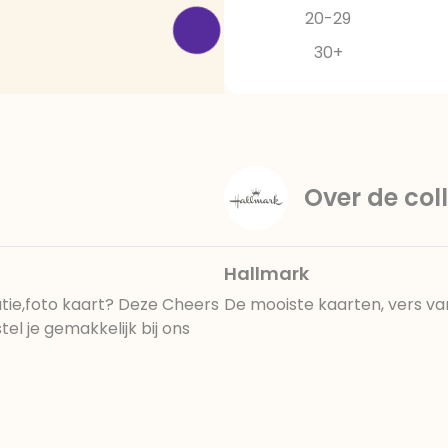
20-29
30+
Over de coll
Hallmark
tie,foto kaart? Deze Cheers
De mooiste kaarten, vers va
l je gemakkelijk bij ons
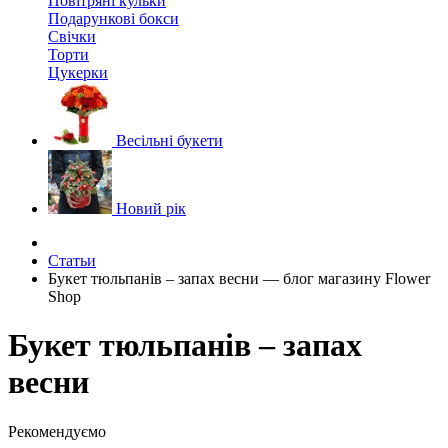
Повітряні кульки
Подарункові бокси
Свічки
Торти
Цукерки
Весільні букети
Новий рік
Статьи
Букет тюльпанів – запах весни — блог магазину Flower
Shop
Букет тюльпанів – запах
весни
Рекомендуємо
◆ ◆ ◆ ◆ ◆ ◆ ◆
* Aim of the task
Copy the text from every row above line for line, with nothing changed. Leave the pictures out of your copy.

* Answer space
20-29
30+
Over de coll
Hallmark
tie,foto kaart? Deze Cheers
De mooiste kaarten, vers va
l je gemakkelijk bij ons
Повітряні кульки
Подарункові бокси
Свічки
Торти
Цукерки
Весільні букети
Новий рік
Статьи
Букет тюльпанів – запах весни — блог магазину Flower
Shop
Букет тюльпанів – запах
весни
Рекомендуємо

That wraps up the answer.